1. Chib’s method using T = 5000 samples with a permutation correction by multiplying by k!.
2. Chib’s method (1), using T = 5000 samples which are randomly permuted.
3. Importance sampling estimate (7), using the maximum likelihood estimate (MLE) of the latents as centre.
4. Dual importance sampling using q in (8).
5. Dual importance sampling using an approximate in (14).
6. Bridge sampling (3). Here, label switching is imposed in hyperparameters.

## Asymptotically Exact, Embarrassingly Parallel MCMC

Posted in Books, Statistics, University life with tags , , , , , , on November 26, 2013 by xi'an

Willie Neiswanger, Chong Wang, and Eric Xing (from CMU) recently arXived a paper entitled as above. The “embarrassing” in the title refers to the “embarrassingly simple” solution proposed therein, namely to solve the difficulty in handling very large datasets by running completely independent parallel MCMC samplers on parallel threads or computers and using the outcomes of those samplers as density estimates, pulled together as a product towards an approximation of the true posterior density. In other words, the idea is to break the posterior as

$p(\theta|x) = \prod_{i=1}^m p_i(\theta|x)$

and to use the estimate

$\hat p(\theta|x) = \prod_{i=1}^m \hat p_i(\theta|x)$

where the individual estimates are obtained by, say, non-parametric estimates. The method is then “asymptotically exact” in the weak (and unsurprising) sense of being converging in the number of MCMC iterations. Still, there is a theoretical justification that is not found in previous parallel methods that mixed all resulting samples without accounting for the subsampling. And I also appreciate the point that, in many cases, running MCMC samplers with subsamples produces faster convergence.

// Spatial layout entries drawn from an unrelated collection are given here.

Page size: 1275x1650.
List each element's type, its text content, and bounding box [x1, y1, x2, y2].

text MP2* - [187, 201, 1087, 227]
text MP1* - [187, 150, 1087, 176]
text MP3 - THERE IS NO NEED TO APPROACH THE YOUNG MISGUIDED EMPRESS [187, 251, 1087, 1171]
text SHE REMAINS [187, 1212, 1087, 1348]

In the paper, the division of p into its components is done by partitioning the iid data into m subsets. And taking a power 1/m of the prior in each case. (Which may induce improperness issues.) However, the subdivision is arbitrary and can thus be implemented in other cases than the fairly restrictive iid setting. Because each (subsample)  non-parametric estimate involves T terms, the resulting overall estimate contains Tm terms and the authors suggest using an independent Metropolis-within-Gibbs sampler to handle this complexity. Which is necessary [took me a while to realise this!] for producing a final sample from the (approximate) true posterior distribution. As an aside, I wonder why the bandwidths are all equal across all subsamples, as they should depend on those. And as it would not make much of a difference. It would also be interesting to build a typology of cases where subsampling leads to subposteriors that are close to orthogonal, preventing the implementation of the method.

As it happened, I read this paper on the very day Nial Friel (University College Dublin) gave a seminar at the Big’MC seminar on the convergence of approximations to ergodic transition kernels, based on the recent results of Mitrophanov on the stability of Markov chains, where he introduced the topic by the case of datasets large enough to prevent the computation of the likelihood function.